Metin -

________

Dede Ersel Aksu

Dede Ersel Aksu

BİR ASSUBAYI LİNÇ ETMEK!

BİR ASSUBAY NASIL LİNÇ EDİLİR?...

30 Ağustos 2015 günü,  tüm ulusal basında yayınlanan bir haber, hepimizi çok üzdü, özellikle askerleri, bilhassa assubayları söz konusu haber daha çok üzdü.

Haberin içeriğinde bahsi geçen  assubaya, yoğun bir tepki vardı. Bu tepki özellikle sosyal medyada ve gazete haberlerinin altına, yorum olarak ağır bir şekilde, adeta linç edercesine yazılmaktaydı. Önce haberin basına yansıyan şekli kısaca aktaralım;
 

***

ULUSAL BASIN!

________

Kayıtlı Bilgiler -

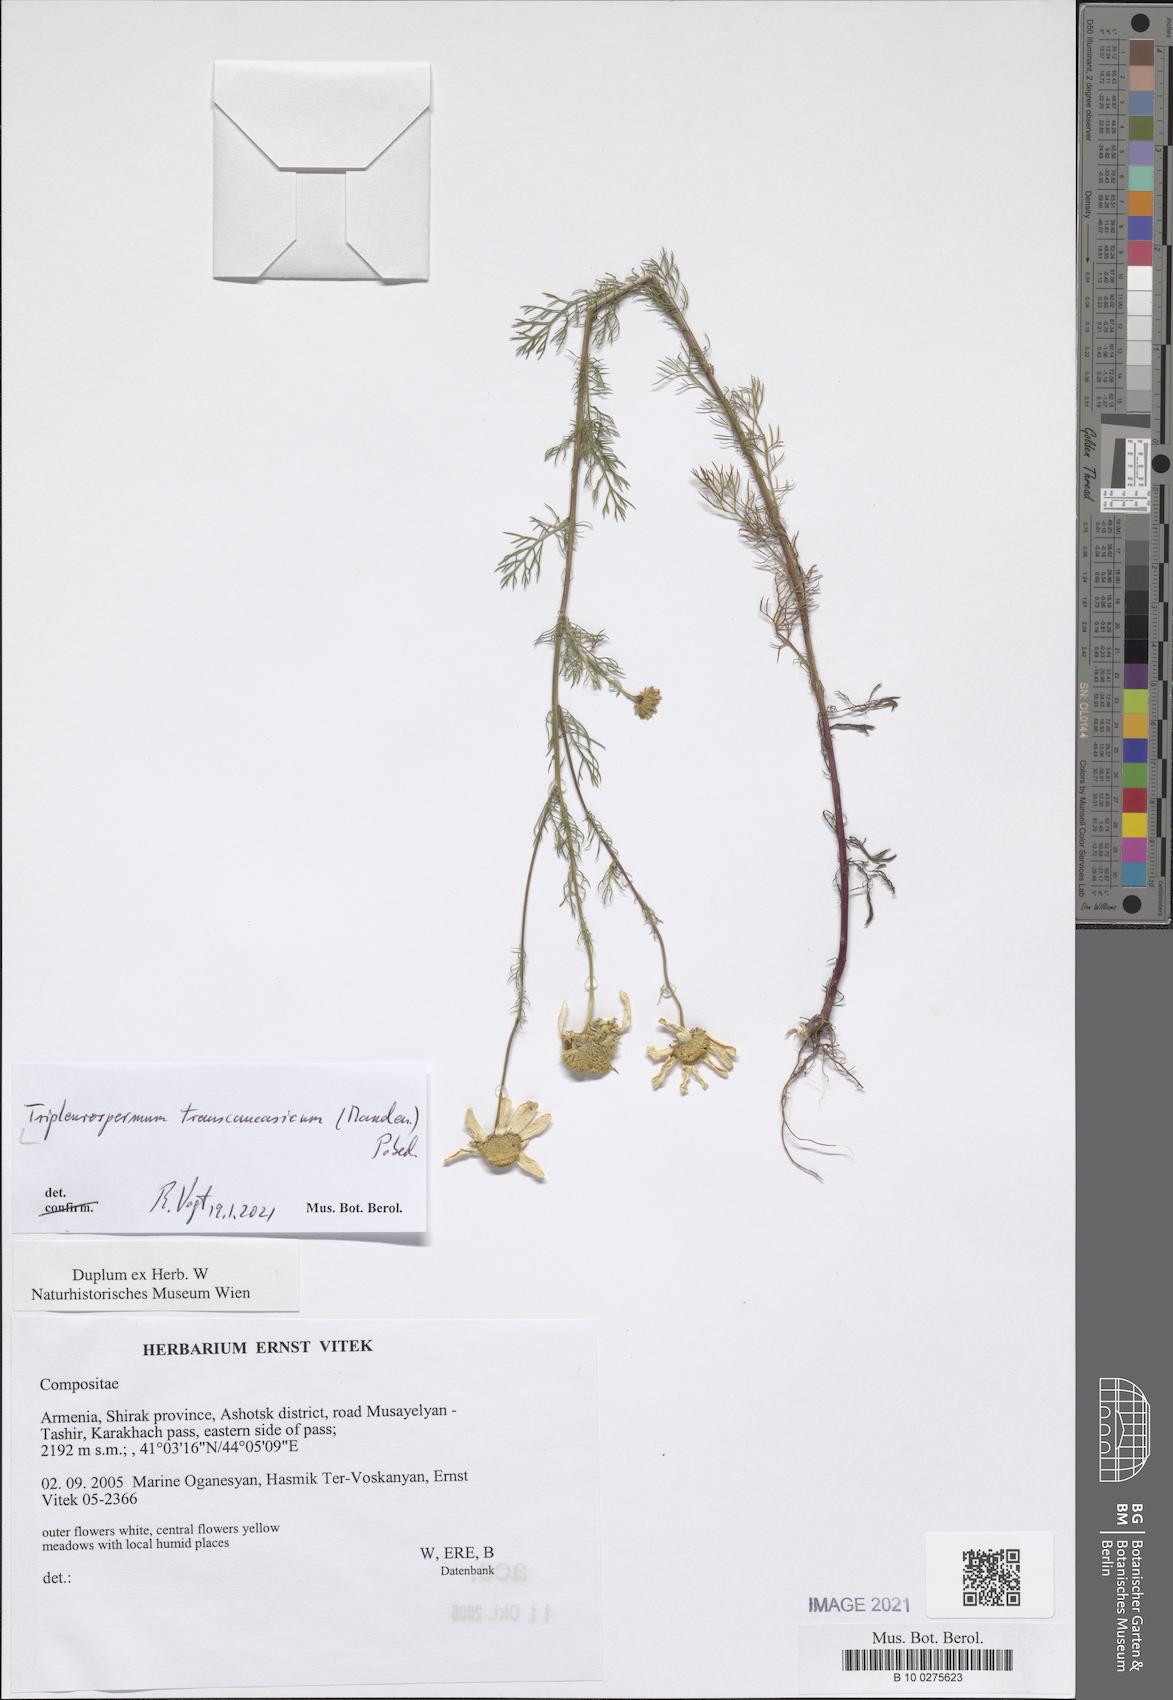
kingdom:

________

Yapılacak Alıştırmalar -
1. Assubay yazısını "30 Ağustos 2015" ifadesinden "daha çok üzdü." ifadesine kadar, "ulusal basında" yerine "yerel basında" koyarak yeniden yazın.
2. Assubay yazısına göre söz konusu haber tüm ulusal basında hangi tarihte yayınlandı?
3. Assubay yazısının devamını yazın.
Materyalin assubay yazısıyla hiçbir ilgisi yoktur.

Görev Çıktıları -
1.
30 Ağustos 2015 günü,  tüm yerel basında yayınlanan bir haber, hepimizi çok üzdü, özellikle askerleri, bilhassa assubayları söz konusu haber daha çok üzdü.

2. 30 Ağustos 2015 günü.

3.
(*) Tunceli İl Jandarma Komutanlığı'nda görevli olan ve Erzincan'dan dün öğlen saatlerinde özel otomobiliyle eşi ve çocuğuyla Tunceli'ye gitmeye çalışan ismi öğrenilemeyen Astsubay, Tunceli'nin Pülümür vadisinin Alacık köyü yakınlarında kalabalık bir grup PKK'lının yol kestiğini görünce acil dönüş yaparak yönünü değiştirdi. Yol kontrolü yapan PKK'lılar otomobilin geri dönerek hızla uzaklaşmaya çalıştığını görünce lastiklerine ateş etti. Otomobilinin lastikleri patlamasına rağmen durmayarak geldiği istikamete kaçan Astsubay ancak 4 kilometre gidebildi. 4 Kilometre gittikten sonra durdurduğu aracından inen Astsubay, bölgeden geçen bir başka araç ile olay yerinden uzaklaşırken, eşi ve çocuğunu ise otomobilinin yanında bıraktı.

 Otomobilin durduğu yerde bulunan bir lokantaya sığınan Astsubay'ın eşi ve çocuğunun yanına giden PKK'lılar eşine "Bizim senin ve çocuğunla bir işimiz yok. Eşinle işimiz var" diye propaganda yaptıktan sonra gitti. Astsubayın ailesi ise bir başka otomobilde Tunceli'ye gönderildi.

 Bugün öğlen saatlerinde Astsubay'ın aracını almaya giden bir cekici ise aracı Tunceli'ye getirmek isteyince yolu PKK'lılar tarafından kesildi. Otomobili çekiciden indiren PKK'lılar ateşe vererek yaktı.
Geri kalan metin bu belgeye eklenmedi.